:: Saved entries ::
········

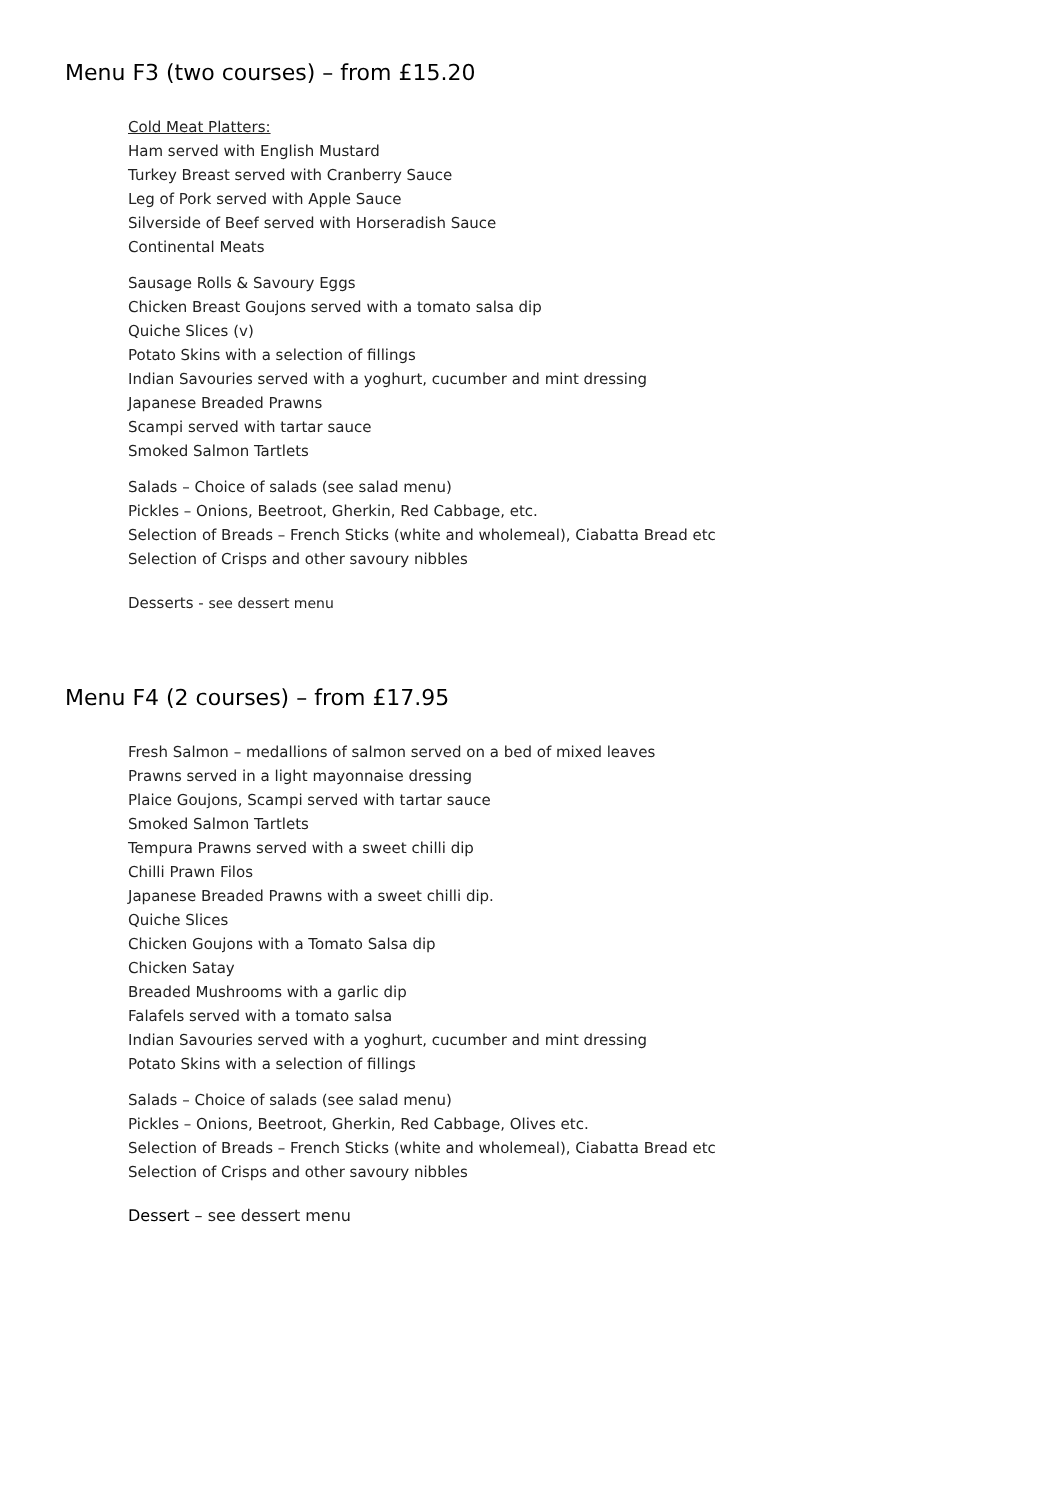Menu F3 (two courses) – from £15.20
Cold Meat Platters:
Ham served with English Mustard
Turkey Breast served with Cranberry Sauce
Leg of Pork served with Apple Sauce
Silverside of Beef served with Horseradish Sauce
Continental Meats
Sausage Rolls & Savoury Eggs
Chicken Breast Goujons served with a tomato salsa dip
Quiche Slices (v)
Potato Skins with a selection of fillings
Indian Savouries served with a yoghurt, cucumber and mint dressing
Japanese Breaded Prawns
Scampi served with tartar sauce
Smoked Salmon Tartlets
Salads – Choice of salads (see salad menu)
Pickles – Onions, Beetroot, Gherkin, Red Cabbage, etc.
Selection of Breads – French Sticks (white and wholemeal), Ciabatta Bread etc
Selection of Crisps and other savoury nibbles
Desserts - see dessert menu
Menu F4 (2 courses) – from £17.95
Fresh Salmon – medallions of salmon served on a bed of mixed leaves
Prawns served in a light mayonnaise dressing
Plaice Goujons, Scampi served with tartar sauce
Smoked Salmon Tartlets
Tempura Prawns served with a sweet chilli dip
Chilli Prawn Filos
Japanese Breaded Prawns with a sweet chilli dip.
Quiche Slices
Chicken Goujons with a Tomato Salsa dip
Chicken Satay
Breaded Mushrooms with a garlic dip
Falafels served with a tomato salsa
Indian Savouries served with a yoghurt, cucumber and mint dressing
Potato Skins with a selection of fillings
Salads – Choice of salads (see salad menu)
Pickles – Onions, Beetroot, Gherkin, Red Cabbage, Olives etc.
Selection of Breads – French Sticks (white and wholemeal), Ciabatta Bread etc
Selection of Crisps and other savoury nibbles
Dessert – see dessert menu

········

:: Description of the task ::
Exact copies of all the entries are needed; output them without the pictures.

:: Solution for this problem ::
Menu F3 (two courses) – from £15.20
Cold Meat Platters:
Ham served with English Mustard
Turkey Breast served with Cranberry Sauce
Leg of Pork served with Apple Sauce
Silverside of Beef served with Horseradish Sauce
Continental Meats
Sausage Rolls & Savoury Eggs
Chicken Breast Goujons served with a tomato salsa dip
Quiche Slices (v)
Potato Skins with a selection of fillings
Indian Savouries served with a yoghurt, cucumber and mint dressing
Japanese Breaded Prawns
Scampi served with tartar sauce
Smoked Salmon Tartlets
Salads – Choice of salads (see salad menu)
Pickles – Onions, Beetroot, Gherkin, Red Cabbage, etc.
Selection of Breads – French Sticks (white and wholemeal), Ciabatta Bread etc
Selection of Crisps and other savoury nibbles
Desserts - see dessert menu
Menu F4 (2 courses) – from £17.95
Fresh Salmon – medallions of salmon served on a bed of mixed leaves
Prawns served in a light mayonnaise dressing
Plaice Goujons, Scampi served with tartar sauce
Smoked Salmon Tartlets
Tempura Prawns served with a sweet chilli dip
Chilli Prawn Filos
Japanese Breaded Prawns with a sweet chilli dip.
Quiche Slices
Chicken Goujons with a Tomato Salsa dip
Chicken Satay
Breaded Mushrooms with a garlic dip
Falafels served with a tomato salsa
Indian Savouries served with a yoghurt, cucumber and mint dressing
Potato Skins with a selection of fillings
Salads – Choice of salads (see salad menu)
Pickles – Onions, Beetroot, Gherkin, Red Cabbage, Olives etc.
Selection of Breads – French Sticks (white and wholemeal), Ciabatta Bread etc
Selection of Crisps and other savoury nibbles
Dessert – see dessert menu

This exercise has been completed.